In the Middle Eastern kitchen, pomegranate is widely used as a savory condiment, in the form of molasses (dibbis ruman made from a slightly more sour variety of pomegranates) and added, mainly in tomato based vegetable and meat stews, as a ‘finisher’ that gives stews that perfect balance of sweet and sour flavor. It’s quite easy to make pomegranate molasses at home if you’re in a pinch (lemon juice, sugar and fresh pomegranate juice) BUT it’s also labor intensive so just go buy some from your local Middle Eastern grocery (I like Sara’s Bakery and Market in Richarson, TX) or from the internet.
Coconut Pomegranate Pudding (makes around 4 small servings)
For the Coconut Pudding:
1 (14 ounce can) organic coconut milk
4 Tablespoons shredded unsweetened coconut (optional)

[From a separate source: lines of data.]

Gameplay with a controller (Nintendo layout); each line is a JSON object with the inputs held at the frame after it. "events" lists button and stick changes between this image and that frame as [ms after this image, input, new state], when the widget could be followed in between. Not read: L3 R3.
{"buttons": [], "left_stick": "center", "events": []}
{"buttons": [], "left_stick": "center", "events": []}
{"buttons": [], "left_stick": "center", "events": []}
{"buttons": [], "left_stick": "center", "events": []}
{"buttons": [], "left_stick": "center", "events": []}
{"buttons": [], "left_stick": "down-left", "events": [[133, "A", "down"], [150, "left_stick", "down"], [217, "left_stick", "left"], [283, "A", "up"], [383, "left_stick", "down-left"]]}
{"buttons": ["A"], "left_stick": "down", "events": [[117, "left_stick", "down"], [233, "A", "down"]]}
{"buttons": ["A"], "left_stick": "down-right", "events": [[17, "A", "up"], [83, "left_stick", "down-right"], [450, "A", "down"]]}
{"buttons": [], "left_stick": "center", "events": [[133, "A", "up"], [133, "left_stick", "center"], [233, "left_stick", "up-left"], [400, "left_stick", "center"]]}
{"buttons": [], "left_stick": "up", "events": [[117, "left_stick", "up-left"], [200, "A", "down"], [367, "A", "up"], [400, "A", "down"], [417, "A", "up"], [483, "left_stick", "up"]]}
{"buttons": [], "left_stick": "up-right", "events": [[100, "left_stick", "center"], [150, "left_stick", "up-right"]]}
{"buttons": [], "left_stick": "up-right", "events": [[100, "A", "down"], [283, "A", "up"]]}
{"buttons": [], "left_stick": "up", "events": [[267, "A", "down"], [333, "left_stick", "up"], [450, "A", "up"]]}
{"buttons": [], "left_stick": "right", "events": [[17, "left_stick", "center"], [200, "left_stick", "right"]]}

5 Tablespoons organic sugar
3 Tablespoons (tapioca flour/gluten free) or cornstarch
1 teaspoon vanilla or flower water
1. Toast the shredded coconut in a pan over medium heat and keep mixing until the coconut turns into a golden color. Set aside to add to the milk for added flavor
2. Stir coconut milk, sugar in a saucepan. Spoon a few tablespoons of the coconut milk mixture into a small bowl and stir cornstarch into the mixture to dissolve; pour into the mixture in the saucepan. Add the toasted coconut. Bring the mixture to a boil while stirring constantly; cook until smooth and thick, about 5 minutes.
3. Strain the coconut milk and discard the toasted coconut.
4. Pour the coconut milk mixture into small glasses or dessert bowls, cover each with plastic wrap, and refrigerate until cold and firm.
5. Pour the pomegranate coulis (see below) on top of the firm coconut pudding and refrigerate till ready to eat. Decorate with pomegranate and pistachio if desired.
Pomegranate Molasses Coulis
¼ cup pomegranate molasses (dibbis ruman)
1/3 cup fresh pomegranate juice (freshly juiced if possible and not the sour variety)
3 teaspoons sugar
2 teaspoons tapioca flour or cornstarch
In a small saucepan on low to medium heat, place the pomegranate molasses and sugar. Make a slurry (mix the cornstarch with the juice) and add to the saucepan. Continue stirring till thick. Close the heat and wait for the pomegranate coulis to cool down to room temperature. Pour the coulis over the coconut pudding and chill till ready to serve.